Festa é bom quando chega ao fim. Explico. Acho uma delícia se fica um grupinho batendo papo horas e horas. Agito só de vez em quando. Sempre me certifico: é encontro entre amigos ou pré-Carnaval? Mas aí é que tá. Sempre tem o tipo que finge adorar um bate-papo. De fato quer fazer um showzinho particular. Cantar, tocar, declamar. Muitas vezes estou em uma rodinha de amigos. Cada um falando de esperanças, últimos e novos amores, da vida, enfim. Um sujeito chega com um violão. Senta-se e começa a dedilhar. Entoa uma musiquinha. Há um código não escrito: se alguém começa a cantar, as pessoas se calam. Um ou dois ainda se refugiam no terraço. Os restantes ouvem, queiram ou não. Em minutos, um coro de vozes desafinadas acompanha. Acabou-se a festa, a conversa, o papo. Fazer o quê? Pedir pra se calar? Eu dou uns minutos, solto um tchauzinho de longe. O artista ainda grita: “Fique, fique”. Faço cara de preocupação e olho o relógio. Há situações mais radicais. Por exemplo, se há um piano na sala. Nesse caso, frequentemente, o dono ou dona da festa resolve mostrar seu talento.
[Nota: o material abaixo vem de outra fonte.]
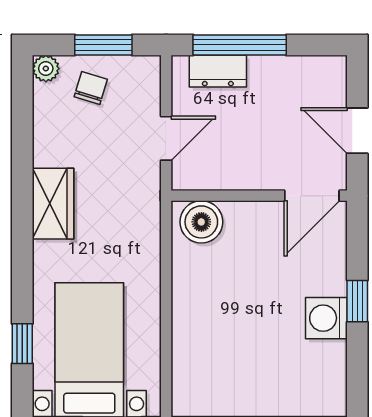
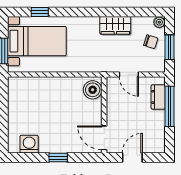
wardrobe: (53, 204) -> (115, 25), moved
washing machine: (326, 318) -> (29, 144), moved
Senta-se na banqueta e martela, martela… Se tento ir embora, protestos: “E o bolo, tem que esperar o bolo”. Sou obrigado a passar pela tortura, enquanto vozes esganiçadas acompanham hits do momento — ou, devido à minha idade e dos amigos, de vinte ou trinta anos atrás.
Eu gosto de música. Só não quero me tornar plateia de shows improvisados, inesperados. Pior é quando a anfitriã, que foi bela antes de se afogar no silicone, me diz : “Eu ainda podia cantar em uma novela sua, não podia?”. Dizer o quê?
“Os convidados querem mais um drinque e um pedaço de bolo. Cantar? No máximo os parabéns”
Também adoro poesia. Li a obra de Fernando Pessoa. Na escola decorei Casimiro de Abreu. Leio muita poesia, já tentei meus versos. Sou encantado com autores nos quais o sentimento poético está presente no texto, como Clarice Lispector. Mas… ai… é muito diferente quando alguém resolve declamar sua última produção na sala, para os convidados. Ou quando anuncia: “Vamos fazer um sarau”.
De novo: qualquer regra proíbe calar versos. Por mais pavorosos que sejam. Raramente alguém entende de poesia (eu mesmo, só o mínimo). Mas como é uma arte erudita, celebrada, fica feio dizer “não gosto”. Todo mundo finge que ama. O poeta recita e recita, todos que conseguem fazem olhar sensível. Os outros entediados. Como é sarau, outro é convidado, querem que eu recite também. Fujo. Por ser escritor, é comum acreditarem que faço versos. Há conhecidos que me enviam longas poesias por WhatsApp. Mal consigo ler, mas respondo com palavras gentis.
Ai de mim! Quando criança, recitava poesias em festas. Do alto de uma cadeira. Todo mundo aplaudia, como se eu fosse um gênio. Logo descobri que ninguém prestava atenção e só queriam se ver livres de minha voz esganiçada. O mesmo acontece com cantores, violeiros, pianistas… Em festas, os convidados na verdade querem mais um drinque e um pedaço de bolo. Cantar? No máximo os parabéns.